We sketched out an idea of beauty as something we undergo, something we "suffer" in the old sense of the term : an effect, not a cause : an end in itself. A phenomenon whose source is (in some fairly inexplicable sense) spiritual, not material. And we suggest this "spiritual" origin is the root of all those aspects of art which we designate roughly as wholeness, fulfillment, "complete-in-itself", finish, the "sense of an ending", etc.... the pleasure we take in what Aristotle called a "whole action" (beginning, middle, end). Organic. Integral. Independent... & so on. Unwilled, uncontrollable, ungraspable...
& we argued that Orpheus exhibits a sort of passivity, a "quietude" if you will, a willingness-to-suffer (in contrast to Dionysius) which parallels the sensible stasis or static wholeness exhibited by works of art. & that Orpheus behaves in this way because he is at the crossroads of spirit & matter, spirit & flesh : he represents the union of the two, in the harmony of the art which he performs (music, poetry).
Let's extrapolate some of the consequences of all this. If we accept the foregoing, then the concept of an inherent dualism is inescapable : ie., spiritual and material, spirit and flesh. And at some level we insist on this duality, because without it there is no possibility of eternal life. And we sorely desire eternal life, in some form or another ("Eternity, O Eternity - that is our business!" Roger Williams exclaimed).

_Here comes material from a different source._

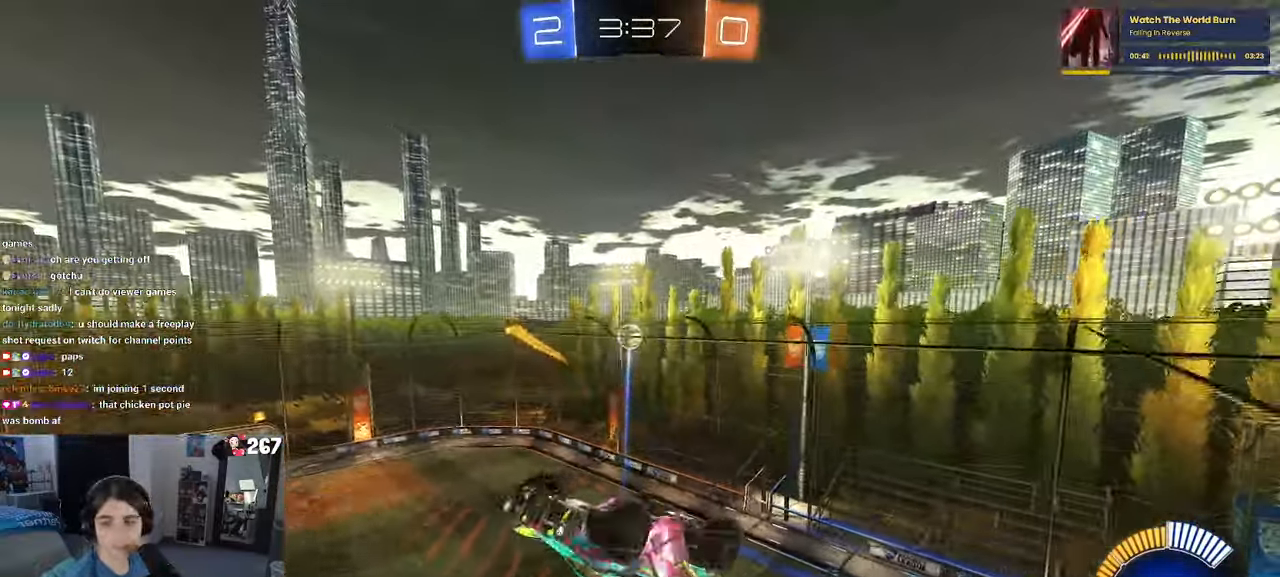
{"buttons": [], "left_stick": "up", "right_stick": "center", "events": [[316, "left_stick", "down"], [333, "CROSS", "down"], [416, "CROSS", "up"], [466, "left_stick", "up"]]}
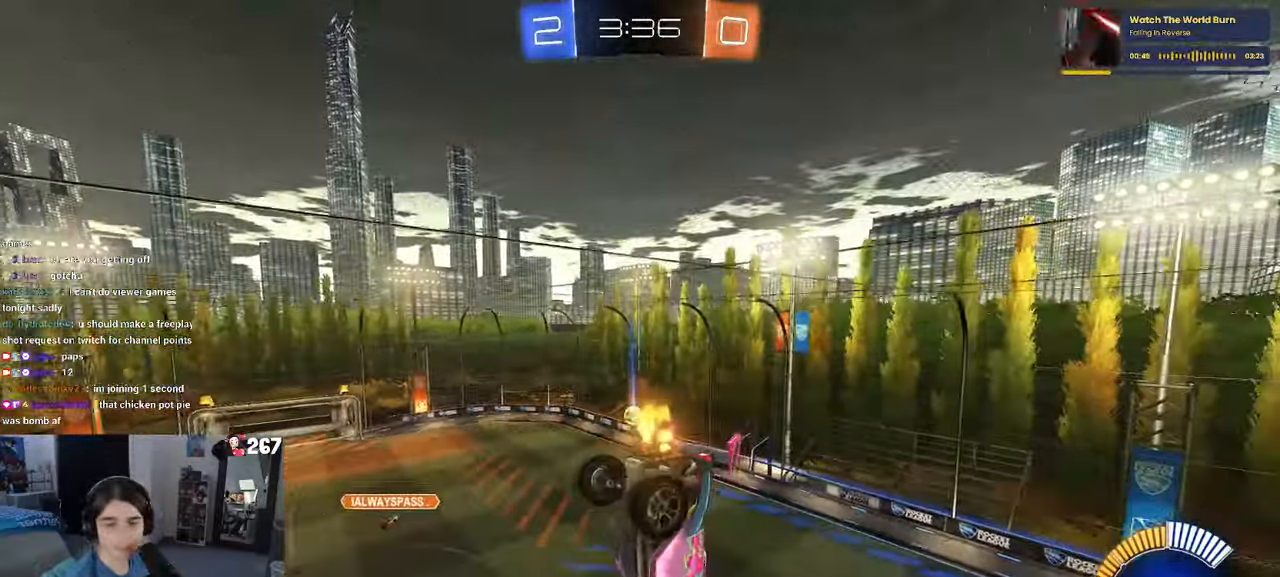
{"buttons": [], "left_stick": "up-right", "right_stick": "center", "events": [[166, "left_stick", "up-right"]]}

(This does not necessarily entail the relegation of matter to a secondary position. Far from it. We noted earlier that all beauty is necessarily embodied beauty. This state of affairs has its theological underpinnings in the notion that spirit fuses with matter for the sake of the "glory of God" : ie. the universe is being "restored" through the "providence" of God. Belief in a "resurrection of the body" expresses theological confidence that both spirit & flesh will be restored, somehow, to life.)
Let's make one further extrapolation. All these previous assertions depend on a single overriding metaphysical concept : the idea that the source of the physical universe resides, somehow, in consciousness, in "the spirit." How can we relate this to what we have been saying about Orpheus, and poetry? In the light of such a notion of "logos" - a cosmic order, in which spirit or consciousness pervades and orders matter & "flesh" - the myth of Orpheus taming nature with his song, and entering the underworld to restore the dead Eurydice to life, begins to reverberate as a symbol, an analogy... a myth representing the existential (human) condition in general. For if humanity is trapped in mortal flesh, subject to time and death, then a poetic word which signals a rescue from these existential limitations (ie., eternal life) is like unto Orpheus, calling Eurydice back from the grave.